Fertility is signaled through hydrocarbon signatures on both the eggs and the cuticle of a worker ant. An A. cockerelli worker ant’s egg has the same fertility signal as the queen.

According to Smith, these hydrocarbons serve as a red-flag to other workers, announcing: “This one is capable of laying viable eggs.” Since egg surface hydrocarbons and cuticular hydrocarbons are physiologically linked, a change in one results in a change in the other.

Why are the hydrocarbons then especially suited to prevent reproductive cheating? Research shows that the chemicals don’t lie and worker ants cannot eliminate them to escape detection.

In order to be successful cheats, reproductive workers need to escape being identified. Yet, they still need to assure that their eggs escape detection. Hiding their eggs in plain sight, amongst those of the queen, would be the easiest solution. However, to achieve this, the worker’s eggs would need to express the fertility signal, like those of the queen.

“The dilemma is that if you do not produce the fertility signal on the cuticle you can escape detection, but if you don’t produce it on the egg, it won’t escape detection,” Liebig explains. “This seems to make cheating impossible, since they cannot solve both problems at the same time.”

The idea that ant colonies stabilize their social structure by maintaining a system for punishing miscreants, with a built-in mechanism for reliably identifying individuals as cheaters, is where work such as Smith, Hölldobler and Liebig’s finds application in other systems.
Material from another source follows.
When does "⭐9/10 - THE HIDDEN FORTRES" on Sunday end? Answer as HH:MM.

All animal societies share the common problem of individuals exploiting group resources for personal gain at a cost to the group. Smith points out that trying to understand how ant societies deal with this problem “gives us a basis for looking into the mechanisms used by other successful societies.”
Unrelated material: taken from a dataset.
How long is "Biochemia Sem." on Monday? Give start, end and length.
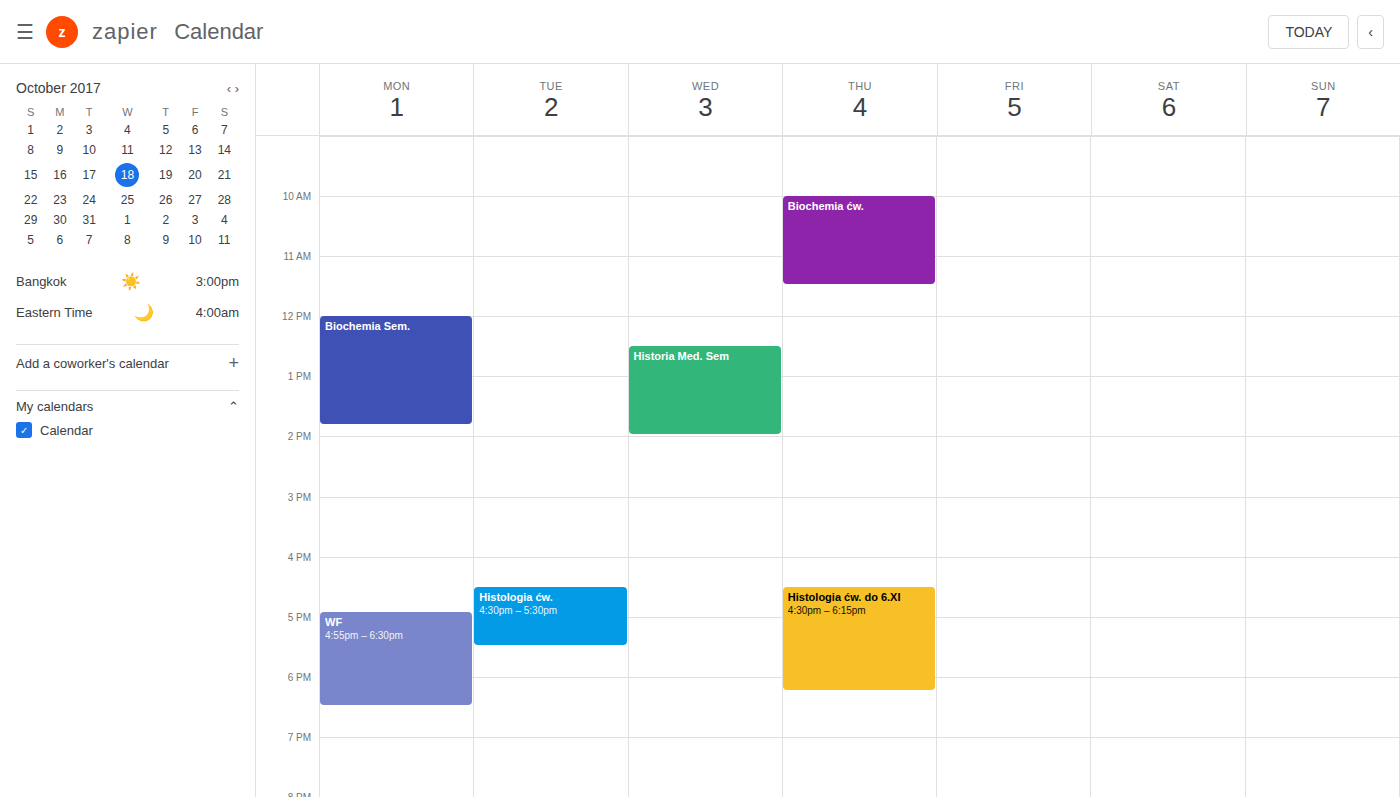
12:00 PM to 1:50 PM, 1 hour 50 minutesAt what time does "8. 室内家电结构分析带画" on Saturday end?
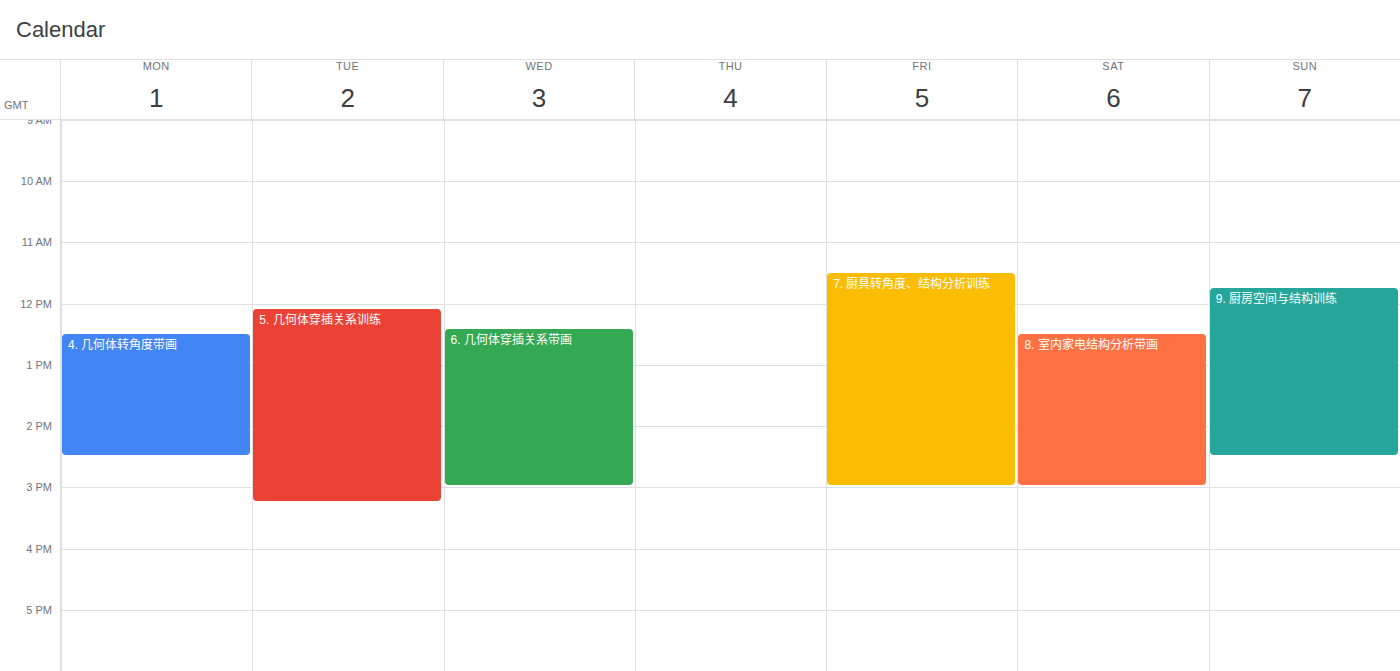
3:00 PM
“This paper opens a new window in our understanding of the social regulation and evolution of reproductive division of labor, a key trait in eusocial insects,” adds Hölldobler. In addition to this collaborative work, which will be highlighted in the journal Nature, Hölldobler’s nearly half-century study of insect societies has created a proliferation in many new areas of discovery. A book will be released in his honor by Harvard Press in February 2009, “Organization of Insect Societies: From Genome to Sociocomplexity.”